Treize ans après cet épisode îlot Perejil/Leila, Gibraltar n’a pas changé de statut, l’Espagne et le Maroc sont toujours sur le statu quo, les relations sont toujours ambivalentes, les échanges économiques sont très denses et la guerre de l’information un exercice quasi-permanent. Quand on analyse les informations diffusées par les médias espagnols et marocains respectivement l’un sur l’autre ou l’un envers l’autre, on distingue clairement qu’en matière d’informations offensives, l’Espagne a une longueur d’avance. Le Maroc quant à lui a vraisemblablement adopté une stratégie de victimisation, chaque information qui le met en cause ou qu’il estime qu’elle lui porte atteinte, est immédiatement démontée ou suivie de protestations officielles. C’est une récurrence de la communication marocco-espagnole comme le démontre l’exemple de, l’information relayée par le journal espagnol ABC qui croyait tenir un véritable scoop en prêtant au ministre de la Culture marocain, la volonté pour son département d’« exploiter conjointement avec l’Espagne » le célèbre complexe historique de Grenade l’Alhambra, au nom « des droits dont jouissent les descendants des bâtisseurs ». Mais, vérification faite, l’information véhiculée par ABC s’avéra fausse, dans la mesure où le quotidien reprit, sans les recouper, des informations qui avaient circulé sur Internet par le biais de sites ultranationalistes espagnols. Autre exemple encore plus démonstratif, est le traitement qui a été fait par les médias espagnols lors des manifestations des pro-polisario à Laayoune dans le Sahara occidental en 2010. En effet, l’agence de presse espagnole EFE, a diffusé une photo d'enfants blessés à la tête recevant des soins dans un hôpital. Selon EFE, il s'agissait « de victimes de la répression marocaine ». Or il s’est avéré par la suite que la photo en question était celle d'enfants de Gaza, victimes de l'agression israélienne en 2006. La photo incriminée a été reprise par de grands journaux comme El Pais. Le ministre de la Communication marocain de l’époque, a pour sa part évoqué : « de graves atteintes à l’éthique et la déontologie journalistique de certains médias espagnols qui ont reproduit cette photo ».

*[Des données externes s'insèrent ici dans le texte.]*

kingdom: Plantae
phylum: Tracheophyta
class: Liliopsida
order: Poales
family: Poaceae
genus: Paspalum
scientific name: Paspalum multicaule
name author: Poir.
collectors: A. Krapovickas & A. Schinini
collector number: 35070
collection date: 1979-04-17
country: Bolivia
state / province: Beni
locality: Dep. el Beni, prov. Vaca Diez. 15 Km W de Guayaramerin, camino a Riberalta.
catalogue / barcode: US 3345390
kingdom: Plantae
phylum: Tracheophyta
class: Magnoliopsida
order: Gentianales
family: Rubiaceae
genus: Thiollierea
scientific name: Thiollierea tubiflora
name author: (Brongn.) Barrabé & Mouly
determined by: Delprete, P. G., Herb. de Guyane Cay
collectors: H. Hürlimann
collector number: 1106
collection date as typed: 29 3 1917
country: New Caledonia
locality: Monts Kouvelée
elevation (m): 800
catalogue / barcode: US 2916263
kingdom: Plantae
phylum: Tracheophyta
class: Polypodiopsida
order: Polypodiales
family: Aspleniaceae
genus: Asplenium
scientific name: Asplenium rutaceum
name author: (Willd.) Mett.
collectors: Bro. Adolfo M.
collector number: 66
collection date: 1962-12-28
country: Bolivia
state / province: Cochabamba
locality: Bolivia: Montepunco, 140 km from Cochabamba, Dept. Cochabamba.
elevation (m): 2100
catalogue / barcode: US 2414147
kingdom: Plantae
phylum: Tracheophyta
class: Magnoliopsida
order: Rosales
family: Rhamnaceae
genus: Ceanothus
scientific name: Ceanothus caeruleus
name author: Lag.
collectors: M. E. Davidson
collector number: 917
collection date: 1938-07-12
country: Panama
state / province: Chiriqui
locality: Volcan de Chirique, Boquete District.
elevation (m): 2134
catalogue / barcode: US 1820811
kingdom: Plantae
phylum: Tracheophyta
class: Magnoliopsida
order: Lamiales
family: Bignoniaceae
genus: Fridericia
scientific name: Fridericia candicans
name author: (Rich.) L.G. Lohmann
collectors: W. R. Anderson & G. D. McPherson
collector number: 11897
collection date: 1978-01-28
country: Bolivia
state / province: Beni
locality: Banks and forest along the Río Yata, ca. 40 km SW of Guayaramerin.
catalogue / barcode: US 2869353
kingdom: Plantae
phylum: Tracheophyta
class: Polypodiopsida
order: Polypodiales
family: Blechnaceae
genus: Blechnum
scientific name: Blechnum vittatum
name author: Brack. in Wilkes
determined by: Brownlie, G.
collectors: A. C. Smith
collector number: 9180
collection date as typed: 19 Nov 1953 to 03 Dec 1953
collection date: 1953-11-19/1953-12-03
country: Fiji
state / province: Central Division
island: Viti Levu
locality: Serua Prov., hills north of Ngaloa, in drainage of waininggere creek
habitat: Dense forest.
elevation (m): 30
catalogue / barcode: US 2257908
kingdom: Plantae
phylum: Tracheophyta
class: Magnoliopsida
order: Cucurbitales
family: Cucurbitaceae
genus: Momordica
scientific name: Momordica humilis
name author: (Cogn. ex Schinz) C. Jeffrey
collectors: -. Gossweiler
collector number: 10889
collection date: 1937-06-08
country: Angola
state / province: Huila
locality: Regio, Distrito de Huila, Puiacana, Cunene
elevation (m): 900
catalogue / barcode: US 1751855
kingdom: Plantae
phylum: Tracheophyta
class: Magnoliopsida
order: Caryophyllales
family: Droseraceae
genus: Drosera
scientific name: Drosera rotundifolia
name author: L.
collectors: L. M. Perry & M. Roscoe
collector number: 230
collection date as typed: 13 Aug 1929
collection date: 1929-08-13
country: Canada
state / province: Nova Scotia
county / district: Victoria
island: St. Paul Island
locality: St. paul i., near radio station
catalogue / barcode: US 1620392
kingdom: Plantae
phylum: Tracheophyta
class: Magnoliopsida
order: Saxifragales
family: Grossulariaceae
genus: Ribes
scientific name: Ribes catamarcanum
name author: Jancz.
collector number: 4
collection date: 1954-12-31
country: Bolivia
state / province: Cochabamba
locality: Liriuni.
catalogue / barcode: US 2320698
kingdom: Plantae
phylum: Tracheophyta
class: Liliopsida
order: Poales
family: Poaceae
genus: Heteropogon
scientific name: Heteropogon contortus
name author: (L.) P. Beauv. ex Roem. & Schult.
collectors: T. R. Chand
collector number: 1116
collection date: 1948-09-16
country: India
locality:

Il  n’est pas impossible que cette confrontation informationnelle autour de la question diplomatique du Perejil ne mute progressivement vers un affrontement de nature plutôt économique. La situation monopolistique du port d’Algesiras pour les trafics conteneurisés est en effet remise en cause par la montée en puissance du port marocain de Tanger-Med. En 2016, la capacité de Tanger Med I et II sera le double de celle d’Algésiras qui n’a pas d’espace naturel pour s’agrandir.